(Dataset entries)
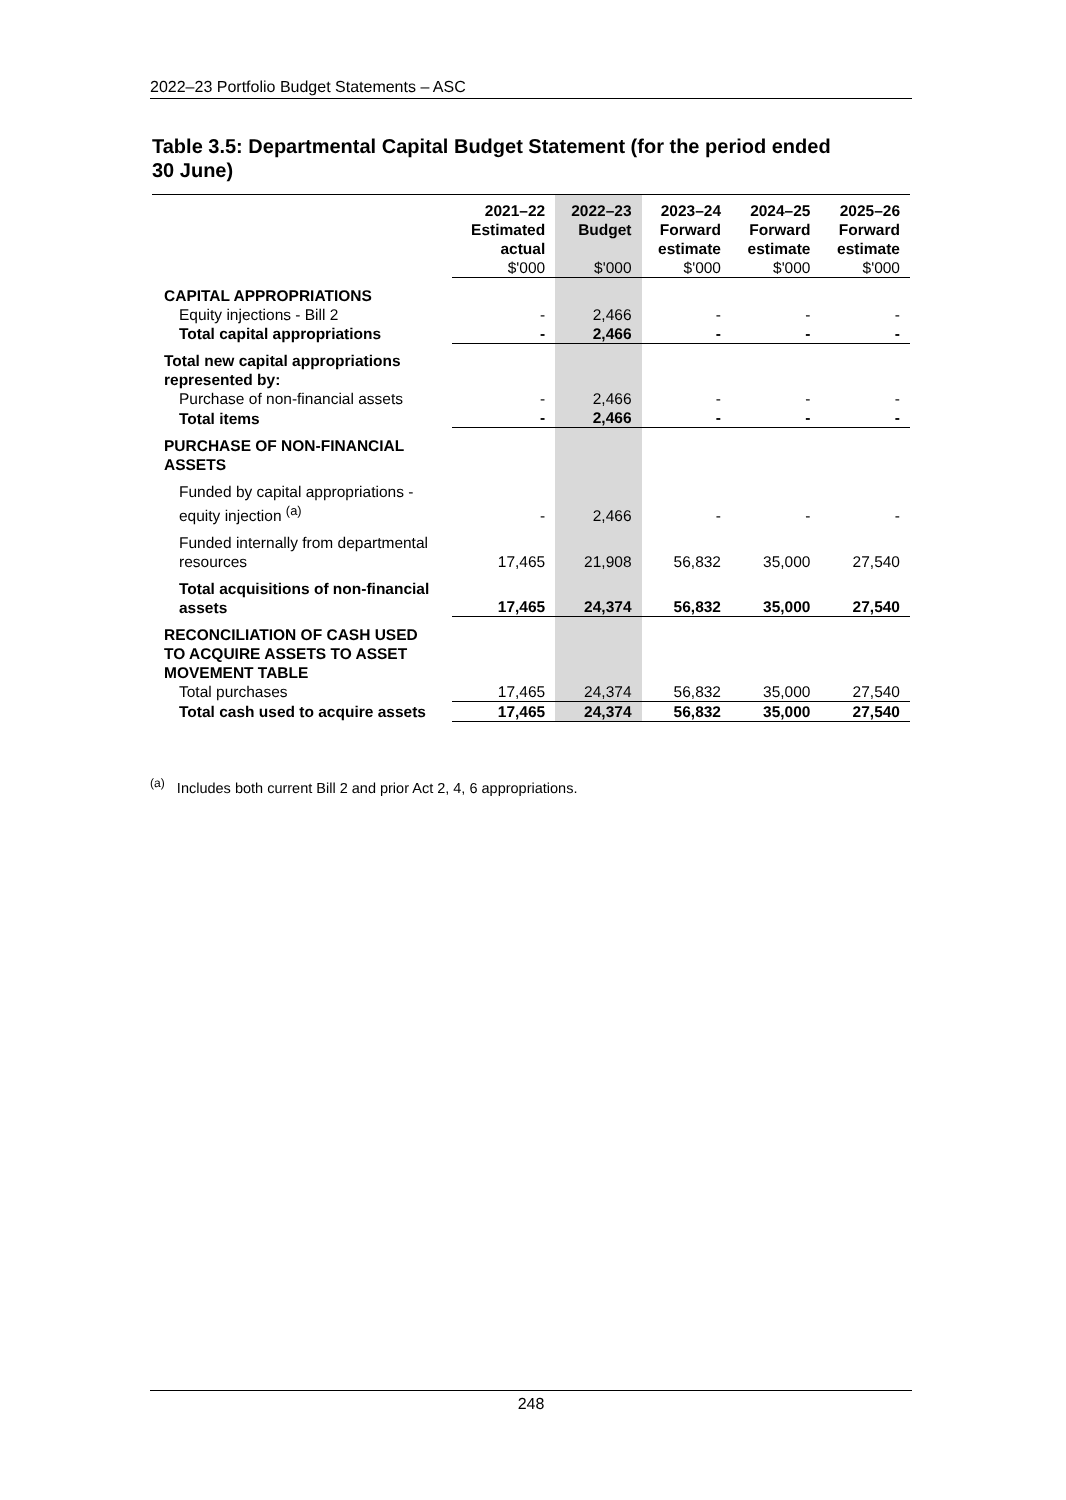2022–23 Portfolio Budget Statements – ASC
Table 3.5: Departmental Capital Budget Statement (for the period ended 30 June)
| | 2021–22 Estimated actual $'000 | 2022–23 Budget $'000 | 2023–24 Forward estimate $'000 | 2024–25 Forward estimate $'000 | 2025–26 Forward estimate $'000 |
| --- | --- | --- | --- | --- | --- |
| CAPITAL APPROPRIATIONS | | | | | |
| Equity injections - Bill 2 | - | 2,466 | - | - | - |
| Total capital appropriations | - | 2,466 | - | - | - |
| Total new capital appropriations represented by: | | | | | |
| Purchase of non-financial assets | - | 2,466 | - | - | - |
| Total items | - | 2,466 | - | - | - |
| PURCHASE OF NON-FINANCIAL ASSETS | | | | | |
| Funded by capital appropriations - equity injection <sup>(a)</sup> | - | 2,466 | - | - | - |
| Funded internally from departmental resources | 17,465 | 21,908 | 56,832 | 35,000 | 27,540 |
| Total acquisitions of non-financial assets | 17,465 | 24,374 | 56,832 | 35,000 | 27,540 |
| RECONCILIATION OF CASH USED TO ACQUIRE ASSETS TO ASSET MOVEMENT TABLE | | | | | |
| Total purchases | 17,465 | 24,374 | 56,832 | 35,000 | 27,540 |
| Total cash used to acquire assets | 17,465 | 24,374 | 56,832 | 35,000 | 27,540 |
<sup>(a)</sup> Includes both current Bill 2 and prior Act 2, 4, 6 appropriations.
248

*Task goal*.
Of all the entries above, how many lines contain the string "Bill"? Answer with the number only.

*Written solution*.
2